[Work to complete]:
Starting with the first line of the records, write out each line exactly until you have included the line containing "our site with".

[Given data]:
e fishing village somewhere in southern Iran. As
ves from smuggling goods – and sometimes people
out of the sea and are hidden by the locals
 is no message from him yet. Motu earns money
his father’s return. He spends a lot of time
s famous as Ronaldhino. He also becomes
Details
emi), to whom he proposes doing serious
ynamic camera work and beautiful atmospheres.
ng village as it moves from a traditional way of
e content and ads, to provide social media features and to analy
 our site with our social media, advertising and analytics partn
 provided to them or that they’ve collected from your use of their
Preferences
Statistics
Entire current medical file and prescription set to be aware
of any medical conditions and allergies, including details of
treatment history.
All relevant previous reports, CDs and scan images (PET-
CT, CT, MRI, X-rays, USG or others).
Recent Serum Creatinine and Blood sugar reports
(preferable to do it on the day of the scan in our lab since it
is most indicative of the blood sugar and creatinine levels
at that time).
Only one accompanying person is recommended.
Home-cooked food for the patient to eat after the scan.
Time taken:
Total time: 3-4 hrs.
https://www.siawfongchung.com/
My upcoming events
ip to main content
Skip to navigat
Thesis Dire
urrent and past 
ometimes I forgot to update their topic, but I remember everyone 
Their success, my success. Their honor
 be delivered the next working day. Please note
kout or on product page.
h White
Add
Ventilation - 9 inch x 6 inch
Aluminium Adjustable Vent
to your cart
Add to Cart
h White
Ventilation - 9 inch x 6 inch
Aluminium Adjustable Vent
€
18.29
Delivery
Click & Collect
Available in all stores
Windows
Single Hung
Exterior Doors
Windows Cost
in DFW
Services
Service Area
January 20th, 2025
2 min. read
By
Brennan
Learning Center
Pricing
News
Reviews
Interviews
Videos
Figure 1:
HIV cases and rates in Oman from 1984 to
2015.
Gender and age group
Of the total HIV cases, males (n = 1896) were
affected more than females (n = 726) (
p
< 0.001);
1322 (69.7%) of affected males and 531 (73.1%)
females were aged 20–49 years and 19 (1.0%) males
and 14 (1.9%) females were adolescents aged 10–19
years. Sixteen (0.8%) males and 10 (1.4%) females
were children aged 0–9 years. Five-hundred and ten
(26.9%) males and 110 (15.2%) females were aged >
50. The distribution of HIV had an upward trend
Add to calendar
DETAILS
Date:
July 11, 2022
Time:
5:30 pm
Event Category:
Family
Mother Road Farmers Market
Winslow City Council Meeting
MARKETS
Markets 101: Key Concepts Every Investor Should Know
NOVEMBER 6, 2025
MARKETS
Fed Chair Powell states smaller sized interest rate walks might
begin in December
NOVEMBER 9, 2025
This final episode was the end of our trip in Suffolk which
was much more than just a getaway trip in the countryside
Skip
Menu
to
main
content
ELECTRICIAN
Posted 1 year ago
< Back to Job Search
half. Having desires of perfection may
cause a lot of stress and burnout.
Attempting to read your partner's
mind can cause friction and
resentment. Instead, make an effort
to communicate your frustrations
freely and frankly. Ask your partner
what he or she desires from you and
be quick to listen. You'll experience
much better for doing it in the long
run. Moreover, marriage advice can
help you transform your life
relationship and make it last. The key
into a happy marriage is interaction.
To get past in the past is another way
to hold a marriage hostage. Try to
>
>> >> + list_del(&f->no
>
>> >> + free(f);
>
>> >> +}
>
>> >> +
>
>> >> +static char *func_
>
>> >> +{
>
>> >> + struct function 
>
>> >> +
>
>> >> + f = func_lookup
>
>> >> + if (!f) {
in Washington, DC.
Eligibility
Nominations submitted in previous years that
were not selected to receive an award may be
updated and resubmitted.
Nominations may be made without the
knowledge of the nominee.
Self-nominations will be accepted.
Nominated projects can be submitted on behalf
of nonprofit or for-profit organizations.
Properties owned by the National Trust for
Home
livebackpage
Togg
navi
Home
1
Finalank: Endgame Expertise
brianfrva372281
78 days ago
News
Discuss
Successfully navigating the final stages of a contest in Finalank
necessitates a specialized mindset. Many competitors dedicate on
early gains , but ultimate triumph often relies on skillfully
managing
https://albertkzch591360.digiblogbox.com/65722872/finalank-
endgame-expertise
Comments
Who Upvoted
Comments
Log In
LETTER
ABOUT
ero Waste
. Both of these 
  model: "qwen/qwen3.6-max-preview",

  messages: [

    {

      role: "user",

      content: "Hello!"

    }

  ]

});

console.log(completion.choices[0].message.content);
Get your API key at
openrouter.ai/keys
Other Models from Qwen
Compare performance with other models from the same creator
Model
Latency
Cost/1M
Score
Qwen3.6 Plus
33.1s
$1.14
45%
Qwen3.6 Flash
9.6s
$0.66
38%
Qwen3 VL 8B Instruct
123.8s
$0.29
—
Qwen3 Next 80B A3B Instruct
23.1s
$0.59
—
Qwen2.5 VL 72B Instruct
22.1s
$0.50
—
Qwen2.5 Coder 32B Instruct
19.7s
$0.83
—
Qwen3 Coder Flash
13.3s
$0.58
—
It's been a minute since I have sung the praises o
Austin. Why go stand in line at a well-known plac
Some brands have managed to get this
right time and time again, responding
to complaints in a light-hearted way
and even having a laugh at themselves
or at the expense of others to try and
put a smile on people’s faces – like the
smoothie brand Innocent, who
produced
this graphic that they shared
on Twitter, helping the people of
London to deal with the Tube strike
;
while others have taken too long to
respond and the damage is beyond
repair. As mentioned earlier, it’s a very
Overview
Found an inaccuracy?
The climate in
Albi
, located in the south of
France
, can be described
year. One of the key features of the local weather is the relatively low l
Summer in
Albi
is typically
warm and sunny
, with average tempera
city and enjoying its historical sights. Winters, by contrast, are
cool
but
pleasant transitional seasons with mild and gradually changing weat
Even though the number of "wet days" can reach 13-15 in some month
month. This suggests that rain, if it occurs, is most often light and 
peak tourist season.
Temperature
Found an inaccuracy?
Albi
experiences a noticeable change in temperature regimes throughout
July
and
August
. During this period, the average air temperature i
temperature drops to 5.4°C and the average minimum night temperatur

[Answer box]:
e fishing village somewhere in southern Iran. As
ves from smuggling goods – and sometimes people
out of the sea and are hidden by the locals
 is no message from him yet. Motu earns money
his father’s return. He spends a lot of time
s famous as Ronaldhino. He also becomes
Details
emi), to whom he proposes doing serious
ynamic camera work and beautiful atmospheres.
ng village as it moves from a traditional way of
e content and ads, to provide social media features and to analy
 our site with our social media, advertising and analytics partn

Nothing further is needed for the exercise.